== Job item ==
What you return should be the lines from the first line of the records below through the line holding "n Gedichtband an", unchanged.
*** Opening Information shown ***
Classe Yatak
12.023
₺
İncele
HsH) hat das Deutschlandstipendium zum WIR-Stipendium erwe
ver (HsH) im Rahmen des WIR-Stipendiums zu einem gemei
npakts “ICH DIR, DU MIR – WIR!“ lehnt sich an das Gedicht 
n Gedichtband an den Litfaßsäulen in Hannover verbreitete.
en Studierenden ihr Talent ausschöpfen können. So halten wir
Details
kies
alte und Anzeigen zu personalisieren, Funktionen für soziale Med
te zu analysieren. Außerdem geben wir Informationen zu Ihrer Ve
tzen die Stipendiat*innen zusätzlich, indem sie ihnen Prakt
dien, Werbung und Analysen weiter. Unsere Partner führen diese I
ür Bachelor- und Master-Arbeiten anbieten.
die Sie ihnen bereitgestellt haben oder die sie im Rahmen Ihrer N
*** Closing Information shown ***
== Solution for this exercise ==
Classe Yatak
12.023
₺
İncele
HsH) hat das Deutschlandstipendium zum WIR-Stipendium erwe
ver (HsH) im Rahmen des WIR-Stipendiums zu einem gemei
npakts “ICH DIR, DU MIR – WIR!“ lehnt sich an das Gedicht 
n Gedichtband an den Litfaßsäulen in Hannover verbreitete.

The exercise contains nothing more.